How do you know that at least one is good and worth pursuing? You need to look into the future and assess a future potential of the idea. There are two types of criteria you can use, internal and external. Let’s first focus on the internal factors. These are related to you as an entrepreneur, your team, and resources. How attractive is the idea to me? Remember that you will be doing it full-time. Is it something that you truly have passion and dedication for? Then you assess the resources you have. How long will it take to develop the product? Do you have enough resources to get the product to the market, or do you know where to get them?
And finally, how about your team? Do you have the best team with the right level of passion and knowledge? Do you have somebody with entrepreneurial experience, or at least some management knowledge? That would be an advantage. Perhaps you could get in touch with a coach or a business developer to help you. The second set of criteria is related to customers, potential market, and industry. When thinking about customers, I would suggest thinking first about the problem you want to solve. How big is the problem of your potential customers? Is your solution the best? You also need to choose type of customers you will be serving, business-to-business or business-to-customers. This is a very important decision because these two types have different needs.
For example, businesses might want to use your product to reduce costs of their production or a delivery or to innovate on their product to be able to gain competitive advantage, while consumers will care about their individual needs. Then there are questions about the markets and competitors. Who are your customers? Who are your competitors? You also need to estimate the size of the market. It is harder to acquire customers in a small market. So you need to take that into account. The same goes for a declining industry with many competitors. It is always better if the industry is growing and there is a lot of space to introduce new products or services.
You also need to assess whether the market and industry are ready for new products or services. When evaluating opportunities, self-evaluation is the first step to take. Later, your venture will be evaluated by external people, surely by customers, but perhaps also by venture capitalists if you aim at getting funding for developing your business. The bottom line is to be practical, do this research and talk to people. Do not start developing a business model without thinking about the potential of the idea.

● DATA PROVIDED

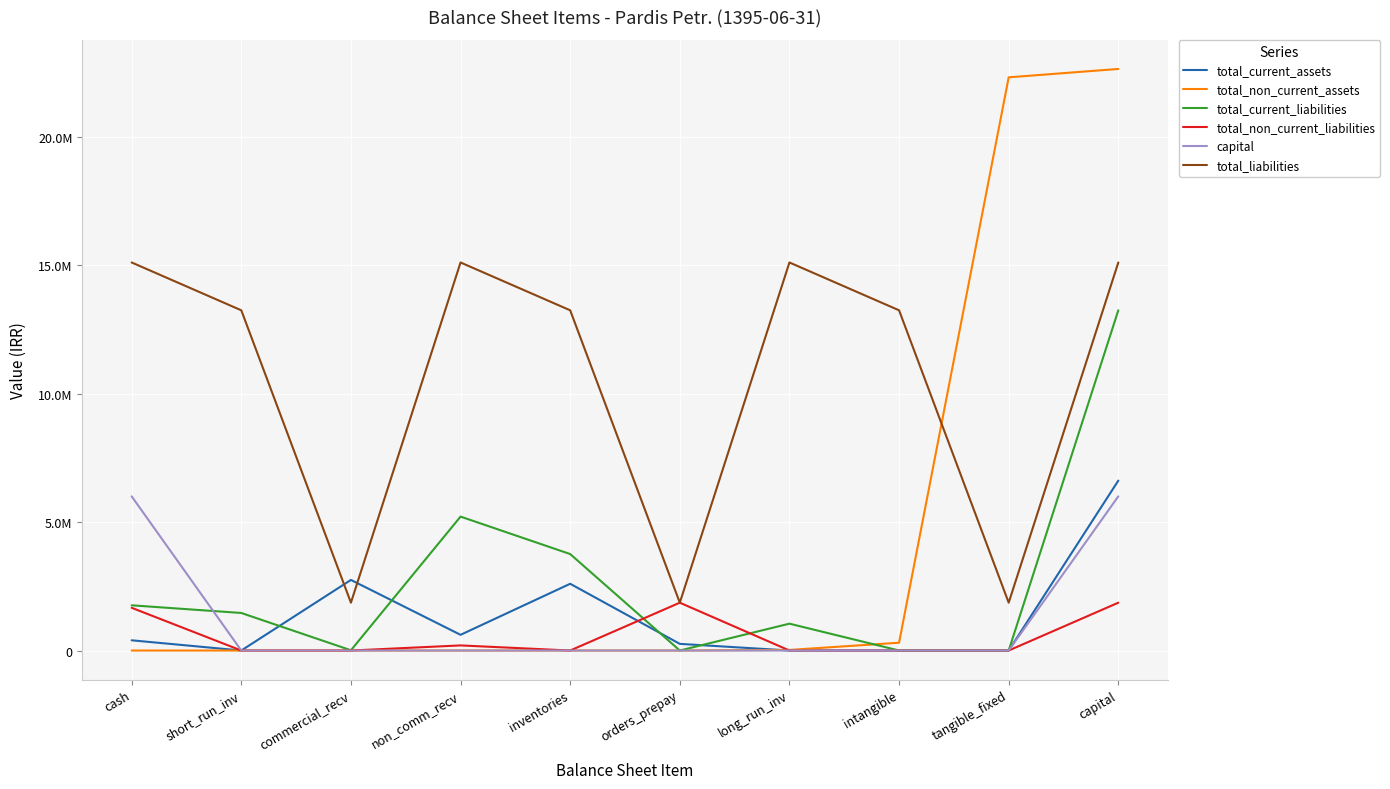

What are all the series names shown in the legend?

total_current_assets, total_non_current_assets, total_current_liabilities, total_non_current_liabilities, capital, total_liabilities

● USING THE INFORMATION
1. Rewrite the business-idea text from "You also need to assess" to "the potential of the idea.", putting "angel investors" in place of "venture capitalists".
2. According to the business-idea text, what is the first step to take when evaluating opportunities?
3. Pick up the business-idea text after its last sentence and keep writing.
None of the lines matter for these tasks.

● SET OF ANSWERS
1.
You also need to assess whether the market and industry are ready for new products or services. When evaluating opportunities, self-evaluation is the first step to take. Later, your venture will be evaluated by external people, surely by customers, but perhaps also by angel investors if you aim at getting funding for developing your business. The bottom line is to be practical, do this research and talk to people. Do not start developing a business model without thinking about the potential of the idea.

2. Self-evaluation.

3.
In the video we gave you a general idea of what factors you need to take into account when assessing whether your idea is worth pursuing.

There are a number of external factors that need to be assessed closely by an entrepreneur. These factors are also used by investors to assess the new venture. Prior studies show that investors make their decisions based on specific characteristics of entrepreneurs, strategy, teams, industry characteristics, market and technology potential (Gartner, et al. 1998; Franke et al., 2008; Chen et al., 2009; Frei, 2004).

Hindle and colleagues (2007) in the VIQ (Venture Intelligence Quotient), emphasise the role of 5 pillars in opportunity evaluation, namely product, market, industry, people, and money. Each of the pillars has to be evaluated at three levels: idea assessment, idea enhancement, and venture implementation. Those who have an idea and want to become an entrepreneur, might get familiar with this particular model and use it to evaluate their idea.

Hindle K., Mainprize B., Dorofeeva N. (2007). Venture Intelligence: How Smart Investors and Entrepreneurs Evaluate New Ventures, Melbourne: Learnfast Press


Chen X.-P.,Yao X., and Kotha S. (2009) Entrepreneur Passion And Preparedness In Business Plan Presentations: A Persuasion Analysis Of Venture Capitalists’ Funding Decisions. Academy of Management Journal, 52(1): 190-214.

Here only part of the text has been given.